• [Problem description]: Restate word for word the lines of the entries below, starting with the line that holds "stain shows strong" and ending with the line that holds "an IHC histopathology", and no others.

• [Exercise material]:
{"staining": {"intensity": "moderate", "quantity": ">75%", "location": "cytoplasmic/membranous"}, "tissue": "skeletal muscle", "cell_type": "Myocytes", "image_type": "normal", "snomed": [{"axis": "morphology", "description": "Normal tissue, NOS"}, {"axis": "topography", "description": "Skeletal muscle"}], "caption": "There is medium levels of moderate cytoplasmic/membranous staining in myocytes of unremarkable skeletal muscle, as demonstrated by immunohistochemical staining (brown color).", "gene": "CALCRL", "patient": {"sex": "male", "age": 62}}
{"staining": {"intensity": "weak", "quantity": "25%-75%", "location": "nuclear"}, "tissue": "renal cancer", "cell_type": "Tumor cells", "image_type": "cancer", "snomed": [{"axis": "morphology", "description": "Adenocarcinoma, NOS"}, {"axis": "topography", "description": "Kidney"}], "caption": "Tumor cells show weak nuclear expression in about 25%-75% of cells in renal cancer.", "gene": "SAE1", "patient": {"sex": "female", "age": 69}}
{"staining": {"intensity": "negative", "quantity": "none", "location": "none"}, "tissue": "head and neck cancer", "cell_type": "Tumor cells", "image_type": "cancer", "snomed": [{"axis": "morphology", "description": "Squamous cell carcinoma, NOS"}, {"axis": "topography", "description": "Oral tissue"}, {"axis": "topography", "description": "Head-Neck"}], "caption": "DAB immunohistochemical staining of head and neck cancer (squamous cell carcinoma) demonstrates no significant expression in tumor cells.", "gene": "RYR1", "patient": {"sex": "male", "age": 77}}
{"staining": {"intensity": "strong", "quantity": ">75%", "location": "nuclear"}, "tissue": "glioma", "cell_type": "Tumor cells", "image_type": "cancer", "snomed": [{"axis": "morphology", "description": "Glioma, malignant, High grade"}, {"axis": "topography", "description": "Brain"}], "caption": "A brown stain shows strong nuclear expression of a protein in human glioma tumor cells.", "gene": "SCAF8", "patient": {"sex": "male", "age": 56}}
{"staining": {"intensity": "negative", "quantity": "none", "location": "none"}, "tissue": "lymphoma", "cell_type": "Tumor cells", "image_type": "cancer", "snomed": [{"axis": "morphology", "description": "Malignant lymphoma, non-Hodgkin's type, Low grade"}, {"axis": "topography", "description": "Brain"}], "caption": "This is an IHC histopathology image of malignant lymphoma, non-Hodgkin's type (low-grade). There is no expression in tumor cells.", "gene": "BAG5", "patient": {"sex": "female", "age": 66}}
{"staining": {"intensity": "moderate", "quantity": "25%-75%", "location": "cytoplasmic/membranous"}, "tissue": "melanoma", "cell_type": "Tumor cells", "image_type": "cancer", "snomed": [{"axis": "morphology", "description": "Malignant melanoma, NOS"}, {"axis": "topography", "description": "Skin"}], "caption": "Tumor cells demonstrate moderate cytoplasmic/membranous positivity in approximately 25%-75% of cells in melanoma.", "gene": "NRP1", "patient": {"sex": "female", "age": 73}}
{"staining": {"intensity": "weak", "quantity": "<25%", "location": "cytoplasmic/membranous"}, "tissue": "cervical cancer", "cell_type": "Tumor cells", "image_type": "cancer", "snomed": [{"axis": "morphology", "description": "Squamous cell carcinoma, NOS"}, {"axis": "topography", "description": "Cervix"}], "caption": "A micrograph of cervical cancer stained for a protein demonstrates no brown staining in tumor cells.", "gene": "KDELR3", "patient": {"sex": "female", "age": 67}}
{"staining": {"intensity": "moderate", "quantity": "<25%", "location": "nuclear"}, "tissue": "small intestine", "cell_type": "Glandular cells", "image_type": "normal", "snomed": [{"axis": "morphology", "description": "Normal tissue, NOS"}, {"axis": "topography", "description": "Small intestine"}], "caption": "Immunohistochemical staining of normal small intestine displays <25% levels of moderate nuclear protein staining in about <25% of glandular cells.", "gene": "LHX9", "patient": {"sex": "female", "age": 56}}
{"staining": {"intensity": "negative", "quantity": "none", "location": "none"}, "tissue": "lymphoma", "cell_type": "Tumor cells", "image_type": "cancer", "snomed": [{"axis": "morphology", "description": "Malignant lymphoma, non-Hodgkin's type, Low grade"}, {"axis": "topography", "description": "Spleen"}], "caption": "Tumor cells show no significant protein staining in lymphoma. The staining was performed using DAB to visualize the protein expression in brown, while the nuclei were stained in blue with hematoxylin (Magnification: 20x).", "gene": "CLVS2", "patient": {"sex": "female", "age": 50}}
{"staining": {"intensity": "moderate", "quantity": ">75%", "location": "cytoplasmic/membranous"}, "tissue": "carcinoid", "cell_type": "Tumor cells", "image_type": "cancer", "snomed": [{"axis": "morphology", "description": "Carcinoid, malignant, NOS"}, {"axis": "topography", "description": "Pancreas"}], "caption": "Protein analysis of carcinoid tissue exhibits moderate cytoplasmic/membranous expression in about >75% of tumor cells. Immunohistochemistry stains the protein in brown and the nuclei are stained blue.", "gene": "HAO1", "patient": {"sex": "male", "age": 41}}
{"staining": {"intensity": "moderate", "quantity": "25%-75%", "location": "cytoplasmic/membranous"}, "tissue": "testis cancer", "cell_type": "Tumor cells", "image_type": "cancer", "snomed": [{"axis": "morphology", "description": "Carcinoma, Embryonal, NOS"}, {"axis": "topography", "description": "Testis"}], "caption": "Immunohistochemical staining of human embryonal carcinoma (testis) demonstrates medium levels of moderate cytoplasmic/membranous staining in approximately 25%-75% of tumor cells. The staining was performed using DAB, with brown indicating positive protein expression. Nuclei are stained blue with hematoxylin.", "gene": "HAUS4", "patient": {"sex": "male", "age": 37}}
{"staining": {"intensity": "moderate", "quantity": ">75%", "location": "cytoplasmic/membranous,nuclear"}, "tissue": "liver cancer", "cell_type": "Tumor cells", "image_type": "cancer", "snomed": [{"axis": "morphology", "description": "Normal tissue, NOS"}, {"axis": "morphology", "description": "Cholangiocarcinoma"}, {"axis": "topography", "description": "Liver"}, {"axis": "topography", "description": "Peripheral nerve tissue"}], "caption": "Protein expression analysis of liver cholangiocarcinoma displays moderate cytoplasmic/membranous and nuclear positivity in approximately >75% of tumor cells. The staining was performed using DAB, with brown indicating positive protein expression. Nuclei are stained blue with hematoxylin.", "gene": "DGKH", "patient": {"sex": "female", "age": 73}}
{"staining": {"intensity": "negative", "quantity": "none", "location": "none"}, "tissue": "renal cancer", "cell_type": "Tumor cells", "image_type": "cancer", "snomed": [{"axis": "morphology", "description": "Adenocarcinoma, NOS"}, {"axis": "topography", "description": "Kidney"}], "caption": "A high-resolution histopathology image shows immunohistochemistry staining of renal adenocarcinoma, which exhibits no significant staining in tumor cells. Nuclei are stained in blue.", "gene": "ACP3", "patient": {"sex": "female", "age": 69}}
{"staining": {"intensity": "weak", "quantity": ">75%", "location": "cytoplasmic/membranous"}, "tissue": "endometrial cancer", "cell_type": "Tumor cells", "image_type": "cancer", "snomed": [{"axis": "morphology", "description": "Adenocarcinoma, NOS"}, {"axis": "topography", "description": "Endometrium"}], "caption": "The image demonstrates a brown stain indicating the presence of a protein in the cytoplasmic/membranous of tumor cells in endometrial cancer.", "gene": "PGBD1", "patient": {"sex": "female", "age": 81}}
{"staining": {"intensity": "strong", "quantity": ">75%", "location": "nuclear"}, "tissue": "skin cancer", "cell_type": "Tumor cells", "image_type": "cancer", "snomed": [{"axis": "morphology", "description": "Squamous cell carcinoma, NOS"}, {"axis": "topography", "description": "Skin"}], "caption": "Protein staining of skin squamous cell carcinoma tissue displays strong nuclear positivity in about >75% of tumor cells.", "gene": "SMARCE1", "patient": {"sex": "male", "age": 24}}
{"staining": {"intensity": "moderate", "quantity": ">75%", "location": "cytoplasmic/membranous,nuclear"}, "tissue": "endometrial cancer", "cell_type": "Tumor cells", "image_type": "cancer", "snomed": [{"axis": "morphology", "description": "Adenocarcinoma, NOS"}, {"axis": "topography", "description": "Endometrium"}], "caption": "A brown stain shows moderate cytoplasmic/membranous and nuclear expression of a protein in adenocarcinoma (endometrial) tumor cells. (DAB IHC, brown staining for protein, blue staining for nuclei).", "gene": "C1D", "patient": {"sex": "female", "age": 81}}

• [Task answer]:
{"staining": {"intensity": "strong", "quantity": ">75%", "location": "nuclear"}, "tissue": "glioma", "cell_type": "Tumor cells", "image_type": "cancer", "snomed": [{"axis": "morphology", "description": "Glioma, malignant, High grade"}, {"axis": "topography", "description": "Brain"}], "caption": "A brown stain shows strong nuclear expression of a protein in human glioma tumor cells.", "gene": "SCAF8", "patient": {"sex": "male", "age": 56}}
{"staining": {"intensity": "negative", "quantity": "none", "location": "none"}, "tissue": "lymphoma", "cell_type": "Tumor cells", "image_type": "cancer", "snomed": [{"axis": "morphology", "description": "Malignant lymphoma, non-Hodgkin's type, Low grade"}, {"axis": "topography", "description": "Brain"}], "caption": "This is an IHC histopathology image of malignant lymphoma, non-Hodgkin's type (low-grade). There is no expression in tumor cells.", "gene": "BAG5", "patient": {"sex": "female", "age": 66}}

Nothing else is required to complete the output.